Eskapismus und ironische Spitzen
Eines muss man Netflix lassen: Der Streamingdienst kennt keine Hemmungen. „Murder Mystery 2“ beginnt einfach mit einer Zusammenfassung des ersten Teils – was im Kino verpönt ist und allenfalls gelegentlich bei Filmen für die ganz Kleinen zum Einsatz kommt. Regisseur Jeremy Garelick („The Wedding Ringer“) setzt zu Beginn auf klassischen Eskapismus wie er zuletzt in „Shotgun Wedding“ oder „Ticket ins Paradis“ zu sehen war: Vor traumhafter Inselkulisse und überbordendem Luxus sind es kleine, verrückte Details wie Flamingos und Giraffen mit Windeln (damit sie nicht den Rasen vollscheißen), die hier außergewöhnlich sind. Und wenn sich die Spitzes diebisch über die teuren Gastgeschenke freuen oder Audrey sich am exquisiten Buffet prollig den Teller volllädt, setzt Garelick ein paar nette ironische Spitzen.
In Paris verkommt die Handlung zu 08/15-Chaos
Mit der abrupten Verlagerung des Geschehens nach Paris geht es mit „Murder Mystery 2“ allerdings bergab. Die Handlung ist nicht nur flach, sondern bietet neben den beiden Hauptfiguren, die immerhin ansatzweise ausgearbeitet sind, nur Pappkameraden als Charaktere, an denen man als Zuschauer keinerlei Anteil nimmt. Wer denn letztendlich hinter Vikrams Entführung steckt, spielt überhaupt keine Rolle. Es ist schlicht egal, was für einen Whodundit fatal ist. Hat der Auftakt auf der Insel noch einen passablen Rhythmus, schaltet Garelick mit dem überraschenden Ortswechsel nach Paris in den Hyperdrive und lässt die Figuren wie in einer aus dem Ruder gelaufenen Scharade aufeinanderprallen, während die mäßig begabten Detektive Nick und Audrey Spitz inmitten des Getöses versuchen, den Fall zu lösen. Doch „Murder Mystery 2“ bleibt ein Film zwischen den Stühlen. Für einen ernsthaften Rätsel-Thriller sind die Charaktere zu eindimensional und für hemmungslosen Slapstick-Humor wie bei den „Pink Panther“-Filmen ist das „Murder Mystery“-Sequel nicht albern genug und verfügt auch nicht über so unvergessliche Figuren. Und mit seiner hyperaktiven Überinszenierung wirkt der Film manchmal eher wie eine Parodie seiner selbst als wie ein plotgetriebener Krimi.

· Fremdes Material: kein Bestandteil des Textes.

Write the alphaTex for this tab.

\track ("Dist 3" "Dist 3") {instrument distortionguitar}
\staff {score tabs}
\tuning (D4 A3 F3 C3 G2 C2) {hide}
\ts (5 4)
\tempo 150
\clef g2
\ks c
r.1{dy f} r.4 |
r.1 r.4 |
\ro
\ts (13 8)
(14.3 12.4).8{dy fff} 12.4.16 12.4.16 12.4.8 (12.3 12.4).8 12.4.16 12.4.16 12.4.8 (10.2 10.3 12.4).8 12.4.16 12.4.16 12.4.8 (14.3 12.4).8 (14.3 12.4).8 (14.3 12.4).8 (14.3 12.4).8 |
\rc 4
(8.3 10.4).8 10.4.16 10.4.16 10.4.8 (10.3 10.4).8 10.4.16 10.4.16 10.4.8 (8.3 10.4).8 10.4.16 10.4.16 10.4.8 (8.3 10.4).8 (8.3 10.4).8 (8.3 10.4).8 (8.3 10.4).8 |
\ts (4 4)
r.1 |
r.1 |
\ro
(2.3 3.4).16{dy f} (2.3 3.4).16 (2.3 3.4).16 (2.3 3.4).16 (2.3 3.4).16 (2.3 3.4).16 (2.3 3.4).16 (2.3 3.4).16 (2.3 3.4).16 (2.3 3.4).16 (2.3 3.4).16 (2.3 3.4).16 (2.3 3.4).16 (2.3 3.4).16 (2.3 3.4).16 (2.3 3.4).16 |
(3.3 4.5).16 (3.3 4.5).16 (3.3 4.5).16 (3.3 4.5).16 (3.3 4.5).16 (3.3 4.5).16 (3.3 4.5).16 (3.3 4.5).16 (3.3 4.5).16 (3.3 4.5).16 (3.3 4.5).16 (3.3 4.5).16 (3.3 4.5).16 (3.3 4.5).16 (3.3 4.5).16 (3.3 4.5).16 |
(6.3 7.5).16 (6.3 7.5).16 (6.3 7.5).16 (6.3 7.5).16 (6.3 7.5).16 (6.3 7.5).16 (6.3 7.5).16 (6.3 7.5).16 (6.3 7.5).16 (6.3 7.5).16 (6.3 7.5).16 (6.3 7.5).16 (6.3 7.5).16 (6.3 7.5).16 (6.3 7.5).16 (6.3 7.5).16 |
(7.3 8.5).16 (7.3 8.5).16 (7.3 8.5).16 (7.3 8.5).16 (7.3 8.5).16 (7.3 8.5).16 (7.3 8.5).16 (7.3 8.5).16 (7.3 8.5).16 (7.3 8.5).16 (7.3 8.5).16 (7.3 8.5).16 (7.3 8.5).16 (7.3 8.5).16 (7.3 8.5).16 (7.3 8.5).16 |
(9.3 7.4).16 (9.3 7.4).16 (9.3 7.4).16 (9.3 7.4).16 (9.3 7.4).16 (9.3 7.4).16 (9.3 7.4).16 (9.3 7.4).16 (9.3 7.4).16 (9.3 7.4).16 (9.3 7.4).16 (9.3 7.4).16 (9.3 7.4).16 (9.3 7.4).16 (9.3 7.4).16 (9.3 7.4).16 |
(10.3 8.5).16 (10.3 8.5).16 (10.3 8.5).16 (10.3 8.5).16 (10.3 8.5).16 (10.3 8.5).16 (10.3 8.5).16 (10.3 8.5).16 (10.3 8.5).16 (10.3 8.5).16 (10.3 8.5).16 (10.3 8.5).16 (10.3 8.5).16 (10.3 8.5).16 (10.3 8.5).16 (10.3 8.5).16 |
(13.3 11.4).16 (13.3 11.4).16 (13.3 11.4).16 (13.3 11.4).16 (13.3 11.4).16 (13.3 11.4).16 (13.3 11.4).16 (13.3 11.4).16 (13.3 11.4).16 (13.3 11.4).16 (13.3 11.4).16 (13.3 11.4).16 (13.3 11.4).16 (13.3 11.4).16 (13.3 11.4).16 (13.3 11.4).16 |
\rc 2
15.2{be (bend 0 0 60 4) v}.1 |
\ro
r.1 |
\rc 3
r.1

Nur die Starpower von Sandler und Aniston auf der Habenseite
So hängt am Ende alles von der Starpower von Adam Sandler und Jennifer Aniston ab, um zu retten, was zu retten ist. Die Chemie zwischen den beiden, die neben dem ersten Teil auch schon in „Meine erfundene Frau“ (2011) gemeinsam vor der Kamera standen, stimmt nach wie vor. Mit rustikaler Verve und voller Energie spielen sie ihr bauernschlaues Paar. Sandler scheint sich damit abgefunden zu haben, für Netflix belanglose Komödien am Fließband abzuliefern. Seine künstlerischen Sporen verdient er sich zwischendurch mit brillanten (und hochgelobten) Auftritten wie im Thriller-Drama „Der schwarze Diamant“ (2019) oder zuletzt in dem Sport-Drama „Hustle“ (2022).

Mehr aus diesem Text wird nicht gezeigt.